In some cases, the role of CI is not as clearly suitable (e.g. when estimating multiple regression coefficients or because effect sizes are not available for some research designs [43, 52]), but when it comes to estimating, for example, an odds ratio or a rates difference, the advantage of using CI instead of P values is very clear, since in such cases it is obvious that the goal is to assess what has been called the "effect size."

The inherent resistance to change old paradigms and practices that have been entrenched for decades is always high. Old habits die hard. The estimates and trends outlined are entirely consistent with Alvan Feinstein's warning 25 years ago: "Because the history of medical research also shows a long tradition of maintaining loyalty to established doctrines long after the doctrines had been discredited, or shown to be valueless, we cannot expect a sudden change in this medical policy merely because it has been denounced by leading connoisseurs of statistics [53]".

It is possible, however, that the nature of the problem has an external explanation: it is likely that some editors prefer to "avoid troubles" with the authors and vice versa, thus resorting to the most conventional procedures. Many junior researchers believe that it is wise to avoid long back-and-forth discussions with reviewers and editors. In general, researchers who want to appear in print and survive in a publish-or-perish environment are motivated by force, fear, and expedience in their use of NHST [54]. Furthermore, it is relatively natural that simple researchers use NHST when they take into account that some theoretical objectors have used this statistical analysis in empirical studies, published after the appearance of their own critiques [55].

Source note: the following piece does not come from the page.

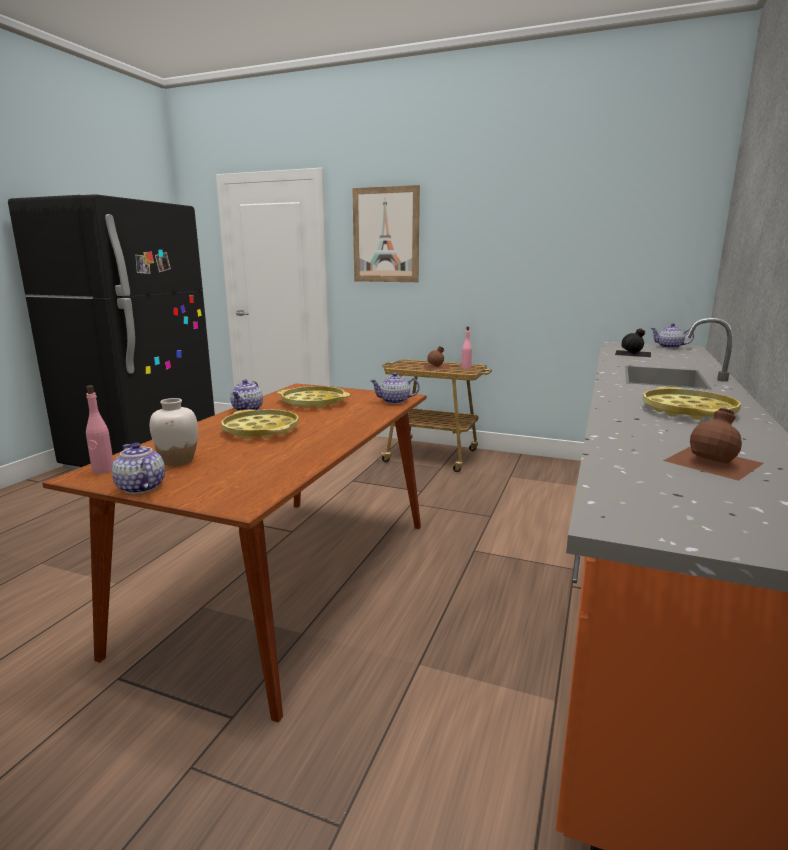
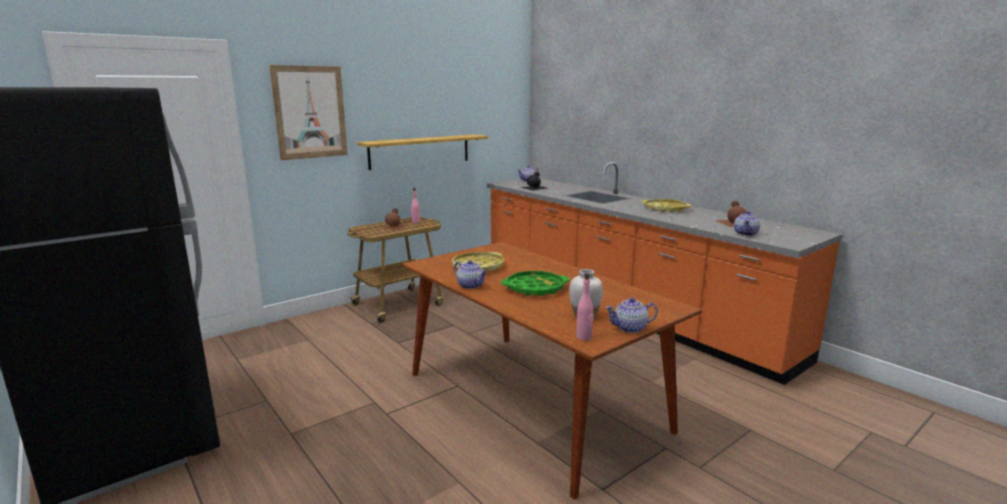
camera: 60 degrees left, 0 degrees up
(261, 430) = (535, 288): yellow tray -> green tray
(395, 401) = (508, 250): teapot -> teapot (746, 233)
(509, 286) = (420, 151): none -> shelf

For example, Journal of the American Medical Association published a bibliometric study [56] discussing the impact of statisticians' co-authorship of medical papers on publication decisions by two major high-impact journals: British Medical Journal and Annals of Internal Medicine. The data analysis is characterized by methodological orthodoxy. The authors just use chi-square tests without any reference to CI, although the NHST had been repeatedly criticized over the years by two of the authors:

Douglas Altman, an early promoter of confidence intervals as an alternative [57], and Steve Goodman, a critic of NHST from a Bayesian perspective [58]. Individual authors, however, cannot be blamed for broader institutional problems and systemic forces opposed to change.

The present effort is certainly partial in at least two ways: it is limited to only six specific journals and to three biennia. It would be therefore highly desirable to improve it by studying the problem in a more detailed way (especially by reviewing more journals with different profiles), and continuing the review of prevailing patterns and trends.

## Conclusions

Overall, results of our review show some improvements in statistical management of statistical results, but further efforts by scholars and journal editors are clearly required to move the communication toward ICMJE advices, especially in the clinical setting, which seems to be imperative among publications in Spanish.